Envy and Respect/Fudge question.

Kimberly moongirlk at yahoo.com
Wed Feb 28 13:36:43 UTC 2001


No: HPFGUIDX 13165

--- In HPforGrownups at y..., meboriqua at a... wrote:
> I thought it was sad, too that Cedric died (and somehow felt I 
should 
> have seen the signs - more later if anyone's interested), but I 
think 
> it was a brilliant decision on JKR's part.  Why?
> 
> Harry was devasted to have lost a Quidditc match in PoA when he was 
at 
> his weakest point - to Cedric.
> He loses the first girl he has a serious crush on - to Cedric
> He is the target of ridicule and ostracism when he is chosen as the 
> fourth champion - because Cedric got there first and honestly.
> 
> JKR is creating a realistic and complicated situation because Harry 
> envied Cedric (rightfully so) for being what Harry (as a typical 14 
> year old) wants to be.  Yet Cedric is a good guy - a really good 
guy, 
> and he dies.  Now Harry is left with the guilt of having not liked 
> Cedric too much when he was alive and having been forced to witness 
> his death.
> 
> Isn't life complicated just like that?  I hope I made sense!

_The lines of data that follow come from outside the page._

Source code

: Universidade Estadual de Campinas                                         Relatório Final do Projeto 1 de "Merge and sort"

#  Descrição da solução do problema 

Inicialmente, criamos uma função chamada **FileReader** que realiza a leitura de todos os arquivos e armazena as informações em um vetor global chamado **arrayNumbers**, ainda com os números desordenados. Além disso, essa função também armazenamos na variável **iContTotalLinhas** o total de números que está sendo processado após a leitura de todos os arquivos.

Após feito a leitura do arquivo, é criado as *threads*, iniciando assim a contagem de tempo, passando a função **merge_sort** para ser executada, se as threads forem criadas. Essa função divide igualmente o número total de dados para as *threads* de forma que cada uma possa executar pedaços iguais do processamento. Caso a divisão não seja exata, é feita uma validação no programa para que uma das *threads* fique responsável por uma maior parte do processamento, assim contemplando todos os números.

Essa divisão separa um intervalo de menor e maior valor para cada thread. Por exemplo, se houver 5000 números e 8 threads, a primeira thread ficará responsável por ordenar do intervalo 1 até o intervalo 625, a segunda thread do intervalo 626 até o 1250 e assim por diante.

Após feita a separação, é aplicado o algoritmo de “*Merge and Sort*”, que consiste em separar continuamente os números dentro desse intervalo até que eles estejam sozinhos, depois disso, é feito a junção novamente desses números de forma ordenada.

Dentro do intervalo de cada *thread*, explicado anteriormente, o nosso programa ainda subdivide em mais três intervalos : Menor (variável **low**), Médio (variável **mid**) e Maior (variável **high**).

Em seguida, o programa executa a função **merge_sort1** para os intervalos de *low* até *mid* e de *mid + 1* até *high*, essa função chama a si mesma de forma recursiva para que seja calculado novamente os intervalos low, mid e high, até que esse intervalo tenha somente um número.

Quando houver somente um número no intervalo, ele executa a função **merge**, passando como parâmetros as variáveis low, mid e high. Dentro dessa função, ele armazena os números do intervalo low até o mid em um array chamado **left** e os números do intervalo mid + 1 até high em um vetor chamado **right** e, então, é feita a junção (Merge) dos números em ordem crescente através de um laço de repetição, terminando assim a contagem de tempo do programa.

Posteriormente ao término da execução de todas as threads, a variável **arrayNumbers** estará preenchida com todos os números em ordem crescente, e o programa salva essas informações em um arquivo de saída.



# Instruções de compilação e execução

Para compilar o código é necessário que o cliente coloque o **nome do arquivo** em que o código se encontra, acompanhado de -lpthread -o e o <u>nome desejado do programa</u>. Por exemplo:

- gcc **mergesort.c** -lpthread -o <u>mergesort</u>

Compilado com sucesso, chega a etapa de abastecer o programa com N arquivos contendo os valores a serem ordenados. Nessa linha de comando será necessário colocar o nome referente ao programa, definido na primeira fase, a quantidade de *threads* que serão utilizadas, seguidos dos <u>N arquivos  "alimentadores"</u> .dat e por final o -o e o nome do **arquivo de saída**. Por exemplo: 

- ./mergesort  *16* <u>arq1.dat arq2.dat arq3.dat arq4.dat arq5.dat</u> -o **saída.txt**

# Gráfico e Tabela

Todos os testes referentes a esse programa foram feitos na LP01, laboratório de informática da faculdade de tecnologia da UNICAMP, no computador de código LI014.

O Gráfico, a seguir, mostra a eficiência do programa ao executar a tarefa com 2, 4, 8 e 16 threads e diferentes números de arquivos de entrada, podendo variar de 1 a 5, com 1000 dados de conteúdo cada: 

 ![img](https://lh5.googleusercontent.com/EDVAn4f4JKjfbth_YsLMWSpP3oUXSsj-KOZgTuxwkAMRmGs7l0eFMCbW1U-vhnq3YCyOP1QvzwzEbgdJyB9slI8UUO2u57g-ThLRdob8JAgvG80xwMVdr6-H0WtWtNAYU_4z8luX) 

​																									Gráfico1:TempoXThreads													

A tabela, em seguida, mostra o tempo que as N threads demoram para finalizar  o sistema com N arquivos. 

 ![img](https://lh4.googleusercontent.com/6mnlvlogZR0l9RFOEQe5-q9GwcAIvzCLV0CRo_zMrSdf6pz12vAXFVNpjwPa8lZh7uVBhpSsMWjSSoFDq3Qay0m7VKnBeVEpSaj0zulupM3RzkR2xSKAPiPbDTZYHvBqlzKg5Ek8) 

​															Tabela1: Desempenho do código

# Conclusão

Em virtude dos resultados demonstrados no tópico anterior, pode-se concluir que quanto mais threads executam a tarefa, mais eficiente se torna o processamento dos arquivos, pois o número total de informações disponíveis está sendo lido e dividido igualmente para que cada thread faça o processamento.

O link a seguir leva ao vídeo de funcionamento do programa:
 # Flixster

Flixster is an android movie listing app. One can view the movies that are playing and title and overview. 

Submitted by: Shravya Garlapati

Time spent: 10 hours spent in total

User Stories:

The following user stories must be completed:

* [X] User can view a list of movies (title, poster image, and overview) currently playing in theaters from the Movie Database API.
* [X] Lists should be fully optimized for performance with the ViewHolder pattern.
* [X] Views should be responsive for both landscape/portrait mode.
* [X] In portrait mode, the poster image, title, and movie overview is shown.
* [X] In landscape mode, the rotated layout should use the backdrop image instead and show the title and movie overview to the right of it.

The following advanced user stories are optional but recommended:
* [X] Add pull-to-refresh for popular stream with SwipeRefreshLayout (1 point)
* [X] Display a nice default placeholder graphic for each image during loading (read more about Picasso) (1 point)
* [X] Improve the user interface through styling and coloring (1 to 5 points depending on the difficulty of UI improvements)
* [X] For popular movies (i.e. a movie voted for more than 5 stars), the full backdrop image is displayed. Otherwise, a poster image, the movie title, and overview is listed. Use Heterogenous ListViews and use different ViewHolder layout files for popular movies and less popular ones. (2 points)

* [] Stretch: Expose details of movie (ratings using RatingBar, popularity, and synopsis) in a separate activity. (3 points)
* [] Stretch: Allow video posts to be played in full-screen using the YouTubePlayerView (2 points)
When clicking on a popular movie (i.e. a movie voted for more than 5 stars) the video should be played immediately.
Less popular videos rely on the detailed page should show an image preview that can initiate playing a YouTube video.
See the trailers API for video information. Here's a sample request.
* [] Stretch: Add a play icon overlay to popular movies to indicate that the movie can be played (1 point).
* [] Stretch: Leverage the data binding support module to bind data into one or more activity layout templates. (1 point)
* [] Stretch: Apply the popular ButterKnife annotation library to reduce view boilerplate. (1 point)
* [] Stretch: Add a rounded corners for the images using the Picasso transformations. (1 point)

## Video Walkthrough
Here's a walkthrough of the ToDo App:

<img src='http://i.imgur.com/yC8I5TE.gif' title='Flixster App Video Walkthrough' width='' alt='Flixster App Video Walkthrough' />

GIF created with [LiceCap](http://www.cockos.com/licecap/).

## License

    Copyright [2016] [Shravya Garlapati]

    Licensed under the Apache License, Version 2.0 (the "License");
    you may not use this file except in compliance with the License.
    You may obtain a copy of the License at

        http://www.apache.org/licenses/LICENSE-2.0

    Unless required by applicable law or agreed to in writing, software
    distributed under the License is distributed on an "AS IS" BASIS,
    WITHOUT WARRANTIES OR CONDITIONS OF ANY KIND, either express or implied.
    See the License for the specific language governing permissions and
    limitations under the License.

Wow!  Great point!  I hadn't really thought about it, but you're right 
on here.  I was crushed by Cedric's death and had to put the book down 
for a few mintes to compose myself before I could go on.  Looking back 
at it in light of what you've said, I think that while in part it's 
because I liked and admired Cedric, and in part because of the 
cold pragmaticism of it, what you mentioned is a big part of why it 
affected me so.
Not only is Ced a good guy, he's the only one who's consistently 
beaten Harry at things that were important to him.  He felt inadequate 
when he compared himself with Cedric, so when Cedric was killed with 
little more than a flick of the wrist (and by Wormtail, who Harry 
knows to be a sniveling coward)... 
It brings home all the more that Harry's strengths are not, stricktly 
speaking, enough to keep him safe from anything Voldemort might try.  


Dai (I think it was Dai) mentioned something about Fudge, and how 
serious it was that Fudge didn't believe Harry, and that's been 
niggling at me.  Fudge knows that (not)Mad-Eye Moody didn't leave the 
Quidditch pitch during the events of the third task, and he knows that 
Cedric is dead.  If he believes that Crouch was acting alone out of 
his own lunacy, then how does he explain Cedric's death?